With that, he set his coffee mug on a newspaper-strewn end table and smoothed a hand-crocheted afghan over his legs. “Dana’d not let ‘cha inside if she was here.” He fondly stroked the red, orange, and yellow zigzags covering his knees with his right hand while clutching the mug she’d made him in his left.
“But she’s not here.” He pictured snow covering her grave marker. “This conversation’s between you and me.” His disheveled head of stringy white hair tilted backwards; he stared at the fire’s reflection on the cobwebby, soot-stained ceiling.
“I hear ya. Sorry. No visitors tonight.”
Winter whined and clamored for entrance. The fire popped and shot more fireworks as if to challenge its potential opponent to a duel. Mr. Flaherty closed his eyes and sighed.
There was a crash followed by an eerie tinkling of broken glass as a tree branch shattered the nearby window. A monstrous whoosh of frigid cold slashed through the room, raking icy fingers over every surface. Dana’s eyelet-trimmed curtains thrashed uncontrollably like wild animals semi-paralyzed by ill-aimed gunshot.
Jolted by winter’s sudden aggression, Mr. Flaherty’s hands involuntarily jumped, sloshing splotches of hot coffee across the afghan. “Drat it, Winter! Cain’t an old man be left alone with his pain?”
Mr. Flaherty shakily pushed the stained afghan aside and rose from his chair to survey damage. Turbulent rivers of swirling snow, eager to find refuge, gushed inside.

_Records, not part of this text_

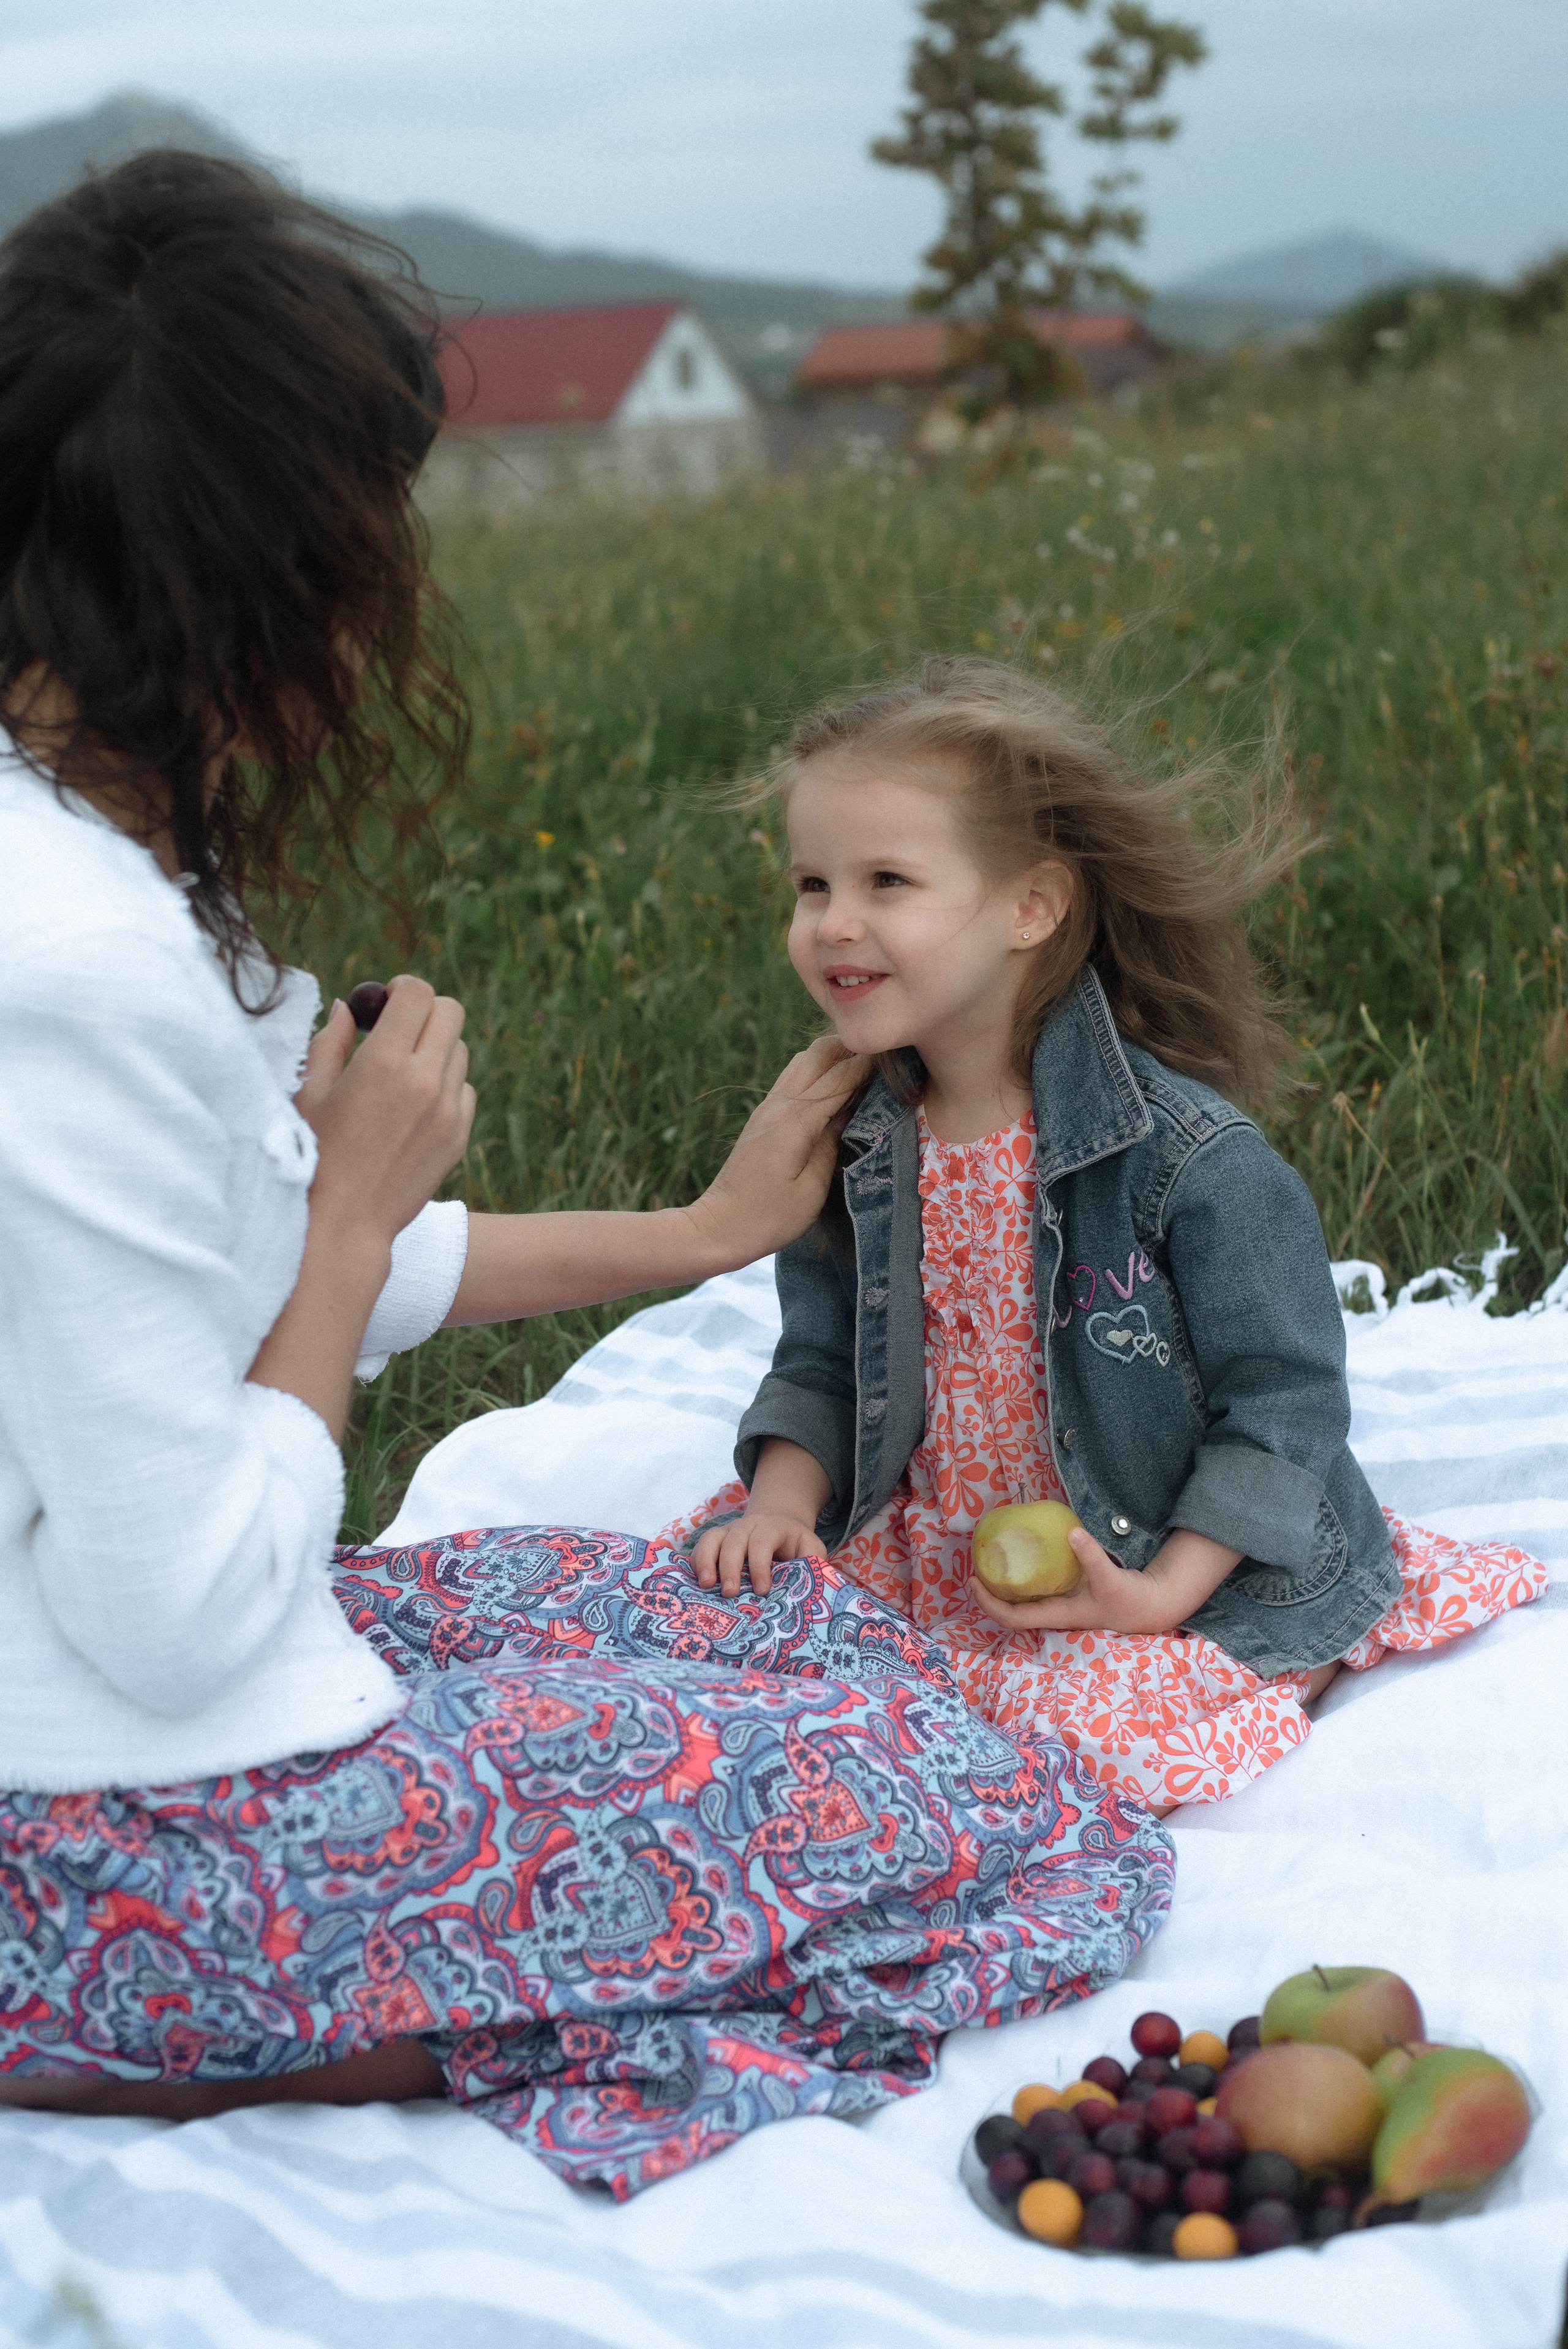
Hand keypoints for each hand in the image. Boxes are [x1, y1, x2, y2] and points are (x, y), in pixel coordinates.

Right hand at [295, 976, 474, 1246]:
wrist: (343, 1222)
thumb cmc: (313, 1155)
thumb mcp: (310, 1092)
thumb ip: (329, 1042)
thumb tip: (345, 1008)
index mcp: (382, 1061)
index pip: (417, 993)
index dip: (402, 989)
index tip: (387, 1001)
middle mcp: (423, 1080)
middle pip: (450, 1011)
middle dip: (425, 1011)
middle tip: (399, 1028)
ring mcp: (447, 1110)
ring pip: (459, 1050)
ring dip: (435, 1048)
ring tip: (401, 1073)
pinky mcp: (458, 1135)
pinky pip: (464, 1089)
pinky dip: (444, 1086)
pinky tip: (413, 1107)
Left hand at [684, 1037, 866, 1267]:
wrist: (719, 1226)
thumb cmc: (769, 1217)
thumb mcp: (812, 1189)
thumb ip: (833, 1144)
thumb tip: (849, 1112)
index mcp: (795, 1121)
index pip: (840, 1077)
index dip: (870, 1065)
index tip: (899, 1056)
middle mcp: (778, 1105)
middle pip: (818, 1053)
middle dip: (852, 1048)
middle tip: (883, 1057)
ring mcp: (767, 1107)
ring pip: (803, 1060)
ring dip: (833, 1056)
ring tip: (863, 1067)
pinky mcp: (763, 1116)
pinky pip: (794, 1078)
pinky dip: (818, 1072)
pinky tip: (835, 1087)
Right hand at [690, 1508, 824, 1599]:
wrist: (778, 1521)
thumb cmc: (795, 1543)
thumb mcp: (811, 1547)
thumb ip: (814, 1561)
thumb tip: (815, 1585)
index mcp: (772, 1527)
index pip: (763, 1541)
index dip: (760, 1564)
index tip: (763, 1589)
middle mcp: (747, 1526)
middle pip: (734, 1540)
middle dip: (730, 1566)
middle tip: (730, 1592)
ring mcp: (728, 1531)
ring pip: (712, 1539)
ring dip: (705, 1560)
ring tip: (705, 1585)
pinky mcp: (716, 1540)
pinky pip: (700, 1546)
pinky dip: (695, 1562)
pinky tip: (695, 1583)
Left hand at [967, 1525, 1241, 1635]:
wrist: (1151, 1606)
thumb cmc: (1129, 1599)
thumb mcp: (1110, 1579)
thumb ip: (1091, 1557)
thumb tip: (1072, 1533)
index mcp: (1057, 1615)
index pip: (1012, 1617)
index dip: (989, 1603)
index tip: (973, 1580)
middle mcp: (1053, 1612)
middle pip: (1011, 1608)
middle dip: (991, 1589)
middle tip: (977, 1561)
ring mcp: (1060, 1603)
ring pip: (1023, 1597)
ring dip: (1005, 1581)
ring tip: (992, 1555)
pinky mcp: (1068, 1592)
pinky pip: (1037, 1585)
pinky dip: (1025, 1572)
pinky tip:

“Kevin, Kevin!” Winter’s insistent wind half-groaned, half-howled his name in an attempt to extinguish the fire, but the hefty billow-puffs only encouraged it instead. “Kev-KEV-KEEEEEVIN!”
He glanced furtively, helplessly, a disoriented man consumed by despair. Deafened by the roar, he stumbled toward the window. Snow-specked wind tore at his hair. A framed picture of Dana clattered to the floor in the background.
His eyes squinted as he faced the onslaught.
Then in a split second, the wind’s snarl transformed into Odysseus’ alluring Sirens: “Kevin Flaherty – your name means ‘beloved and noble of character.’ Don’t lose heart. Let suffering transform you. Let Winter teach you to hope.” It was Dana’s voice.
Stunned, Mr. Flaherty scratched his head. He mumbled, “Musta been hallucinatin’,” lumbered to the garage, and returned carrying a folding card table, several unused horseshoe nails and a hammer. Working quickly, he pounded the table’s face to the wall, covering the open window. “THERE! That should keep you out for tonight, Winter.” Mr. Flaherty’s gnarled hands unfolded the table’s two top legs. HE snapped and secured them in the open position and draped the afghan there to dry.
Like a string-less marionette, an exhausted Mr. Flaherty crumpled into his chair. He dreamed Dana swirled through time and space, wrapped him in the long train of her white wedding gown, and swept away his anguish with a single cool swish of her flowing, snow-spangled, diamond-studded veil.
When he awoke, all was quiet. The card table hung like a freak work of art, impaled to the wall where it covered the window, its legs proudly displaying Dana’s afghan like a banner. Coals glowed in the fireplace, remnants of the earlier blaze.
Mr. Flaherty opened the door to confront thigh-high drifts. The world was redefined and washed clean. Millions of tiny, sparkly prisms glowed in every direction.
He squinted in the presence of Winter’s brilliance. “Dana Flaherty, you are too beautiful for words.”